Reinaldo (que era el seudónimo del enconchado) cuando escuchó lo referente a los individuos caminó nerviosamente en la penumbra y se asomó a la ventana para cerciorarse de lo dicho. Pedro no le dio importancia alguna y siguió hablando:
—¿Hay algún problema en la concha?
—No, ninguno, ellos nos están esperando.
—¿Tienes equipaje? (me dirijo al compañero).
—Sí, pero es poco, un maletín.
—Pedro, ¿no será mejor sacar el maletín primero?, ¿que tú lo lleves? (soy interrumpida).
—No, yo no me separo de él; ¡yo muero con esta vaina!
Esa reacción junto al silencio de Pedro me pusieron en alerta, y pensé: éste no es un verdadero político, parece no darse cuerna que está poniendo en peligro las medidas de seguridad, pero, ¿quién es? ¿por qué debo esconderlo?

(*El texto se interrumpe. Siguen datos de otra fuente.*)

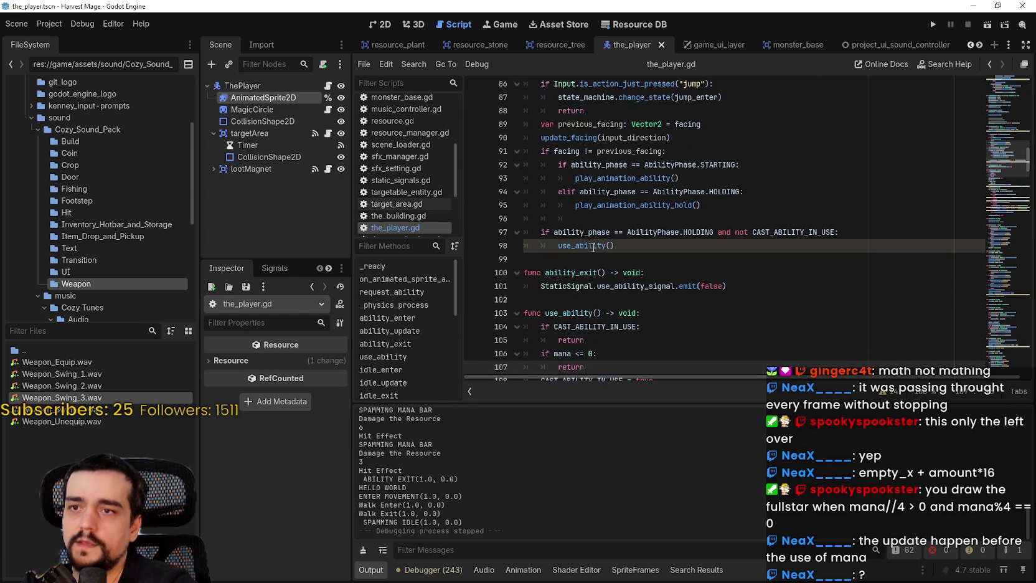
scroll(588, 246, "up", 4)
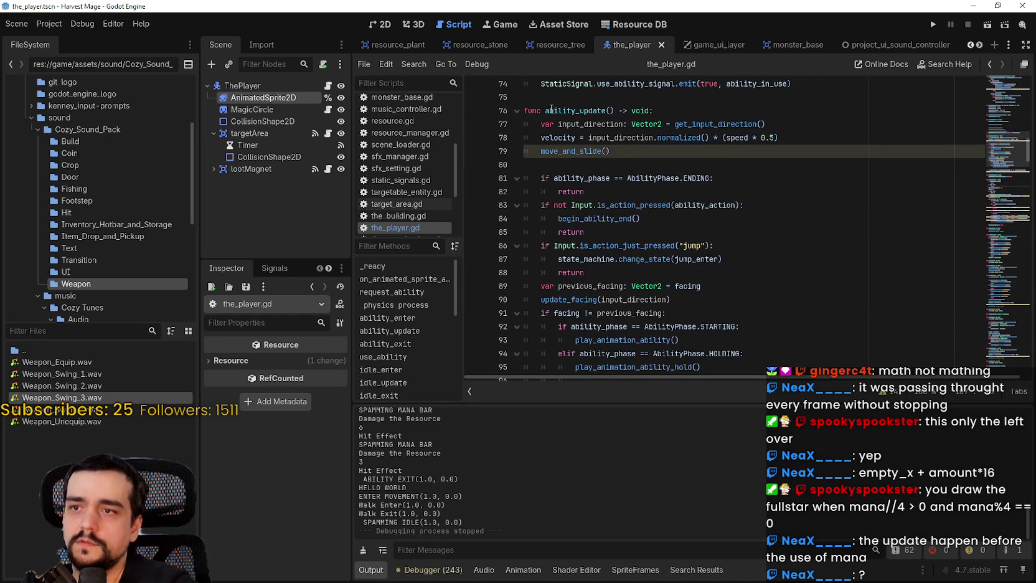
scroll(560, 111, "down", 1)
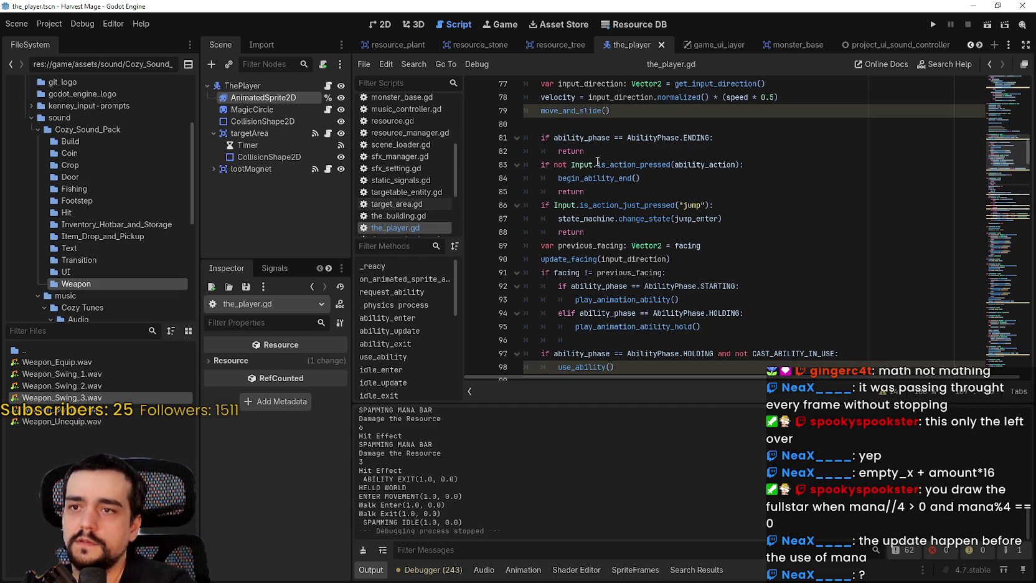
left_click_drag(597, 151, 501, 137)
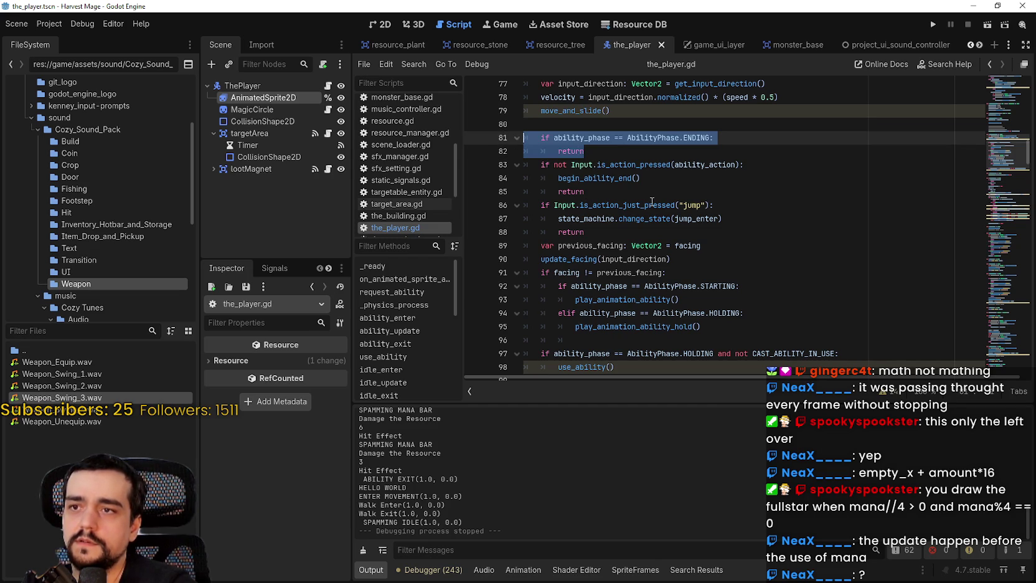
scroll(644, 192, "up", 1)
scroll(637, 187, "down", 1)
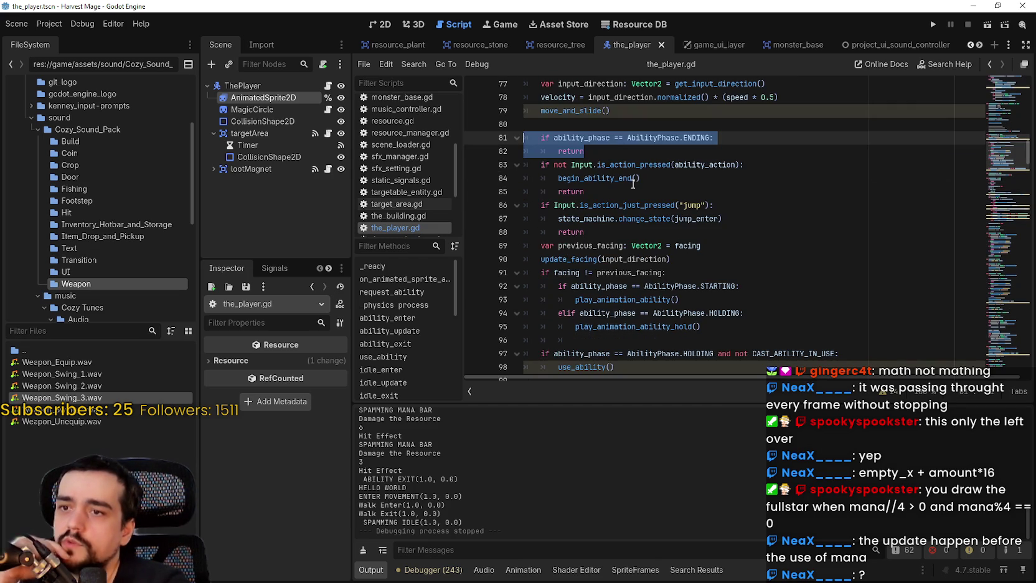
scroll(658, 227, "down", 1)
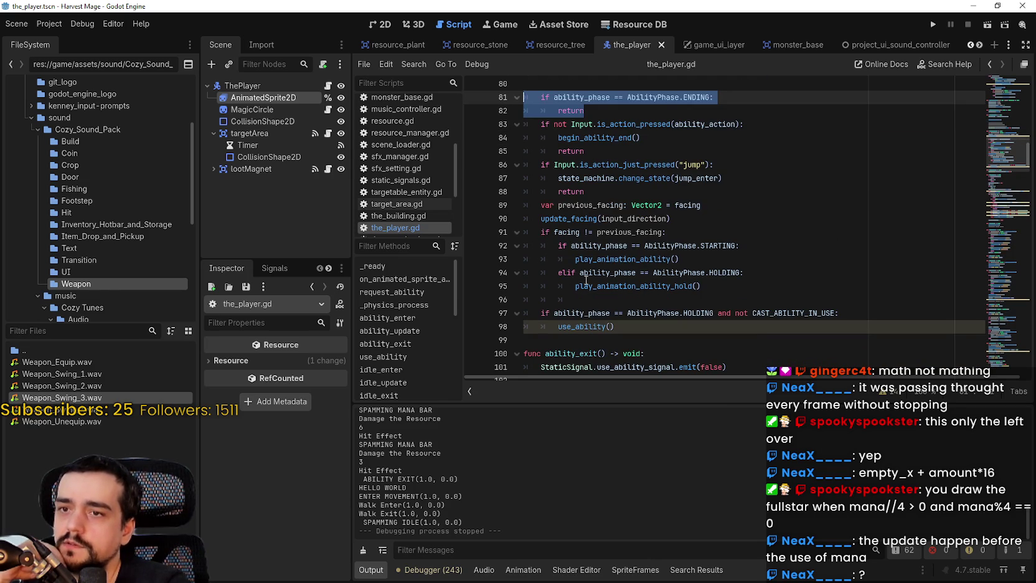
Review the phase checks between lines 81 and 92 in ability_update.
double_click(721, 245)
scroll(727, 260, "up", 1)
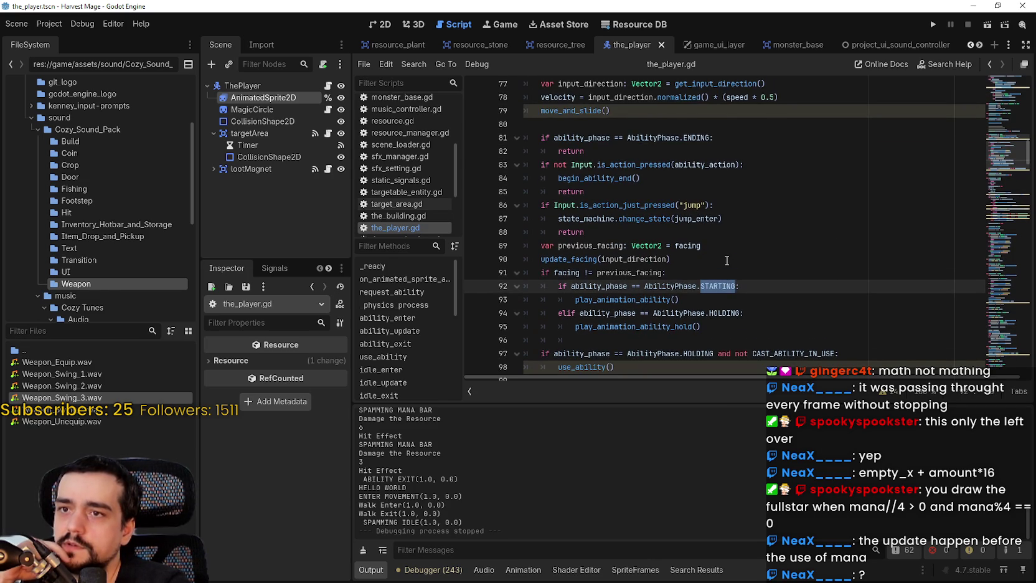
left_click_drag(603, 156, 524, 137)
scroll(658, 308, "up", 3)
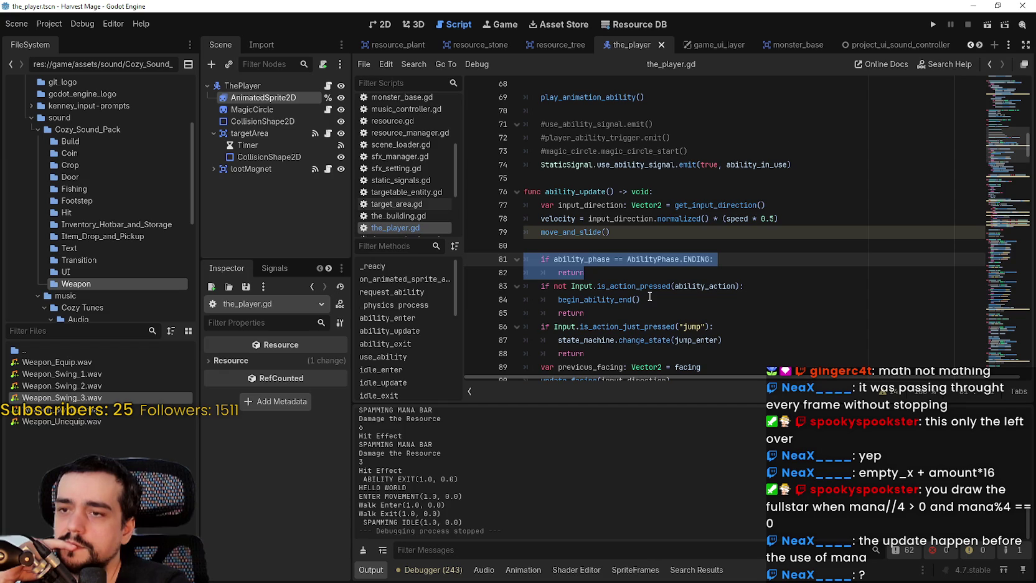
mouse_move(625, 282)
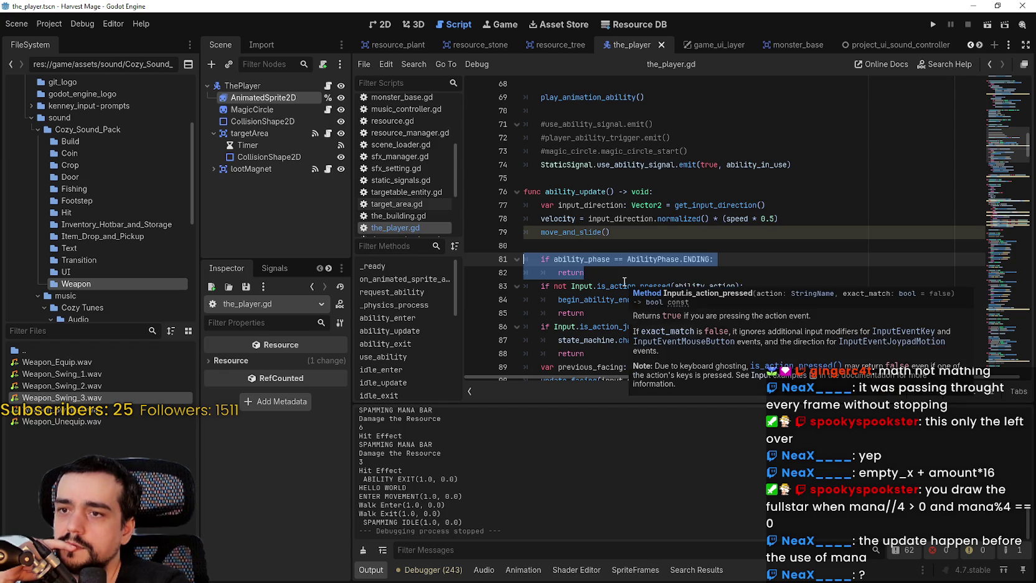
scroll(625, 281, "down", 2)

A este extraño compañero lo saqué del edificio esa noche, pero cuando estamos saliendo del lugar pasamos por la puerta de una oficina que se encontraba en el sótano y él desde lejos ve los ocupantes de la misma, dándose cuenta que es una oficina de la Judicial; le señalé a los hombres que había visto esa tarde en la entrada del edificio y él reconoció a dos de ellos, con los cuales en una ocasión había tenido un altercado. Salimos rápidamente del lugar.